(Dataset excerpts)

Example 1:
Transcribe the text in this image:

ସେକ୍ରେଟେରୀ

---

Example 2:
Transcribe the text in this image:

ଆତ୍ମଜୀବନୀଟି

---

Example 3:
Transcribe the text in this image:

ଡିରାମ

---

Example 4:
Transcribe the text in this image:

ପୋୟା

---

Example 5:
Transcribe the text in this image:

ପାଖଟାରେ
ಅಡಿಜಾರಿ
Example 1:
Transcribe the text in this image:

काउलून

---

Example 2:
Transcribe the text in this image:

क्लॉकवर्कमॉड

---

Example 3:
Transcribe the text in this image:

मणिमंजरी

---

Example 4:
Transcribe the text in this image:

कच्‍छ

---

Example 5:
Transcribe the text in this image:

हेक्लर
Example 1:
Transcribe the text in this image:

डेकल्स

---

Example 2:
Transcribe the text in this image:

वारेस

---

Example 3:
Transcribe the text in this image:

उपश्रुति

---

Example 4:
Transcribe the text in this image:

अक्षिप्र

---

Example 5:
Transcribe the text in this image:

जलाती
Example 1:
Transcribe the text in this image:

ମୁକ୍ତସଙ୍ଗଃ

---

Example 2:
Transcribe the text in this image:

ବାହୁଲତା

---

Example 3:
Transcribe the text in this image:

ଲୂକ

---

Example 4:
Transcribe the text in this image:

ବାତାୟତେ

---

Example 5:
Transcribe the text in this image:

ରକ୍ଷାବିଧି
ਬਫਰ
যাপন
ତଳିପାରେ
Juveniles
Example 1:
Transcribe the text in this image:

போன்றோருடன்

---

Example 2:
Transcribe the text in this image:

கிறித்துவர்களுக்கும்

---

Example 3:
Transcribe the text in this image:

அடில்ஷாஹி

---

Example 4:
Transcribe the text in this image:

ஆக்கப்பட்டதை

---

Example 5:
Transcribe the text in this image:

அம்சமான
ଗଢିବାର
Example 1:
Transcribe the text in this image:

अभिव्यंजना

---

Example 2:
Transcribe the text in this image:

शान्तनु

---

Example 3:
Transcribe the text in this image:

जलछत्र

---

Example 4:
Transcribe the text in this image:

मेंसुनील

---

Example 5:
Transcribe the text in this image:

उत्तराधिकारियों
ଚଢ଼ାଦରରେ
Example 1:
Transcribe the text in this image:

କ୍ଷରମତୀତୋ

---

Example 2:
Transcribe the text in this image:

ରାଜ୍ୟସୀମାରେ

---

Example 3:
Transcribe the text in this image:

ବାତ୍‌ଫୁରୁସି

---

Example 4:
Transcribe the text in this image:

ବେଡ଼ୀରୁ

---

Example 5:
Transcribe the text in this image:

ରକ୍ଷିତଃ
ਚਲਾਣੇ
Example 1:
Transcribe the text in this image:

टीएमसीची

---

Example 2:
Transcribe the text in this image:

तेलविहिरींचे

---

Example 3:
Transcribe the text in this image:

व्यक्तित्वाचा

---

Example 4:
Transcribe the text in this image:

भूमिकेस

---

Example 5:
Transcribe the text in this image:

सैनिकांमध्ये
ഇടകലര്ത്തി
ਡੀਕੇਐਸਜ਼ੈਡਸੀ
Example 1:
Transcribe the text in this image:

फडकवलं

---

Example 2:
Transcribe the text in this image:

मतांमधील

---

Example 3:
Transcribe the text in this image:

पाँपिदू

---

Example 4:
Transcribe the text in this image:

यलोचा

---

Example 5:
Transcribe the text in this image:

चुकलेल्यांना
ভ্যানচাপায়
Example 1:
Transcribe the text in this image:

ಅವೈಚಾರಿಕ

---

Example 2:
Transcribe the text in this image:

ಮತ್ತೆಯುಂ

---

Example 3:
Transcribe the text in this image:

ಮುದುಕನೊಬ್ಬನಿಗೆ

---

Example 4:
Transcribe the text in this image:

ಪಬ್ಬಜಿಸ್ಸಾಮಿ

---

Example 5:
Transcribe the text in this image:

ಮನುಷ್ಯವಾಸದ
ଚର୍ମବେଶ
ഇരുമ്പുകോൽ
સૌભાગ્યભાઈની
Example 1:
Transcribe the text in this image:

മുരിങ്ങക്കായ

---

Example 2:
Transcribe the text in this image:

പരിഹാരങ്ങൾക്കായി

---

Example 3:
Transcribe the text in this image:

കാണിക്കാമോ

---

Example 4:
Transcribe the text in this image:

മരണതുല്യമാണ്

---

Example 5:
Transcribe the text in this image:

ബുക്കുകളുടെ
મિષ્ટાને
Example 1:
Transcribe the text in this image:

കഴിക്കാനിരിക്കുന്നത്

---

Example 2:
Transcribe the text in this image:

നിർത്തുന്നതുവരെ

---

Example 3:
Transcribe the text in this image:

● **Task instructions**
Repeat each of the entries exactly as written.

● **Result**
Example 1:
Transcribe the text in this image:

ସେକ୍ରେଟେରୀ

---

Example 2:
Transcribe the text in this image:

ଆତ୍ମଜୀବନୀଟି

---

Example 3:
Transcribe the text in this image:

ଡିରାମ

---

Example 4:
Transcribe the text in this image:

ପୋୟା

---

Example 5:
Transcribe the text in this image:

ପାଖଟାରେ
ಅಡಿಜಾರಿ
Example 1:
Transcribe the text in this image:

काउलून

---

Example 2:
Transcribe the text in this image:

क्लॉकवर्कमॉड

---

Example 3:
Transcribe the text in this image:

मणिमंजरी

---

Example 4:
Transcribe the text in this image:

कच्‍छ

---

Example 5:
Transcribe the text in this image:

हेक्लर
Example 1:
Transcribe the text in this image:

डेकल्स

---

Example 2:
Transcribe the text in this image:

वारेस

---

Example 3:
Transcribe the text in this image:

उपश्रुति

---

Example 4:
Transcribe the text in this image:

अक्षिप्र

---

Example 5:
Transcribe the text in this image:

जलाती
Example 1:
Transcribe the text in this image:

ମୁକ୍ତସଙ୍ଗଃ

---

Example 2:
Transcribe the text in this image:

ବାହୁଲତା

---

Example 3:
Transcribe the text in this image:

ଲୂକ

---

Example 4:
Transcribe the text in this image:

ବାତାୟତେ

---

Example 5:
Transcribe the text in this image:

ରକ୍ଷାବିଧି
ਬਫਰ
যাপন
ତଳିପାରେ
Juveniles
Example 1:
Transcribe the text in this image:

போன்றோருடன்

---

Example 2:
Transcribe the text in this image:

கிறித்துவர்களுக்கும்

---

Example 3:
Transcribe the text in this image:

அடில்ஷாஹி

---

Example 4:
Transcribe the text in this image:

ஆக்கப்பட்டதை

---

Example 5:
Transcribe the text in this image:

அம்சமான
ଗଢିବାର
Example 1:
Transcribe the text in this image:

अभिव्यंजना

---

Example 2:
Transcribe the text in this image:

शान्तनु

---

Example 3:
Transcribe the text in this image:

जलछत्र

---

Example 4:
Transcribe the text in this image:

मेंसुनील

---

Example 5:
Transcribe the text in this image:

उत्तराधिकारियों
ଚଢ଼ାଦରରେ
Example 1:
Transcribe the text in this image:

କ୍ଷରମତୀତୋ

---

Example 2:
Transcribe the text in this image:

ରାଜ୍ୟସୀମାରେ

---

Example 3:
Transcribe the text in this image:

ବାତ୍‌ଫୁରୁସି

---

Example 4:
Transcribe the text in this image:

ବେଡ଼ୀରୁ

---

Example 5:
Transcribe the text in this image:

ରକ୍ଷିତଃ
ਚਲਾਣੇ
Example 1:
Transcribe the text in this image:

टीएमसीची

---

Example 2:
Transcribe the text in this image:

तेलविहिरींचे

---

Example 3:
Transcribe the text in this image:

व्यक्तित्वाचा

---

Example 4:
Transcribe the text in this image:

भूमिकेस

---

Example 5:
Transcribe the text in this image:

सैनिकांमध्ये
ഇടകലര്ത്തി
ਡੀਕੇਐਸਜ਼ੈਡਸੀ
Example 1:
Transcribe the text in this image:

फडकवलं

---

Example 2:
Transcribe the text in this image:

मतांमधील

---

Example 3:
Transcribe the text in this image:

पाँपिदू

---

Example 4:
Transcribe the text in this image:

यलोचा

---

Example 5:
Transcribe the text in this image:

चुकलेल्यांना
ভ্যানচাপায়
Example 1:
Transcribe the text in this image:

ಅವೈಚಾರಿಕ

---

Example 2:
Transcribe the text in this image:

ಮತ್ತೆಯುಂ

---

Example 3:
Transcribe the text in this image:

ಮುದುಕನೊಬ್ಬನಿಗೆ

---

Example 4:
Transcribe the text in this image:

ಪಬ್ಬಜಿಸ್ಸಾಮಿ

---

Example 5:
Transcribe the text in this image:

ಮನುಷ್ಯವಾಸದ
ଚର୍ମବେଶ
ഇരുമ്പുകോൽ
સૌભાગ્યભાઈની
Example 1:
Transcribe the text in this image:

മുരിങ്ങക്കായ

---

Example 2:
Transcribe the text in this image:

പരിഹാരങ്ങൾക്കായി

---

Example 3:
Transcribe the text in this image:

കാണിക്കാമോ

---

Example 4:
Transcribe the text in this image:

മരണതുല്യമാണ്

---

Example 5:
Transcribe the text in this image:

ബുക്കുകളുടെ
મિષ્ટાને
Example 1:
Transcribe the text in this image:

കഴിക്കാനിരിക്കുന്നത്

---

Example 2:
Transcribe the text in this image:

നിർത്തുന്നതുവരെ

---

Example 3:
Transcribe the text in this image:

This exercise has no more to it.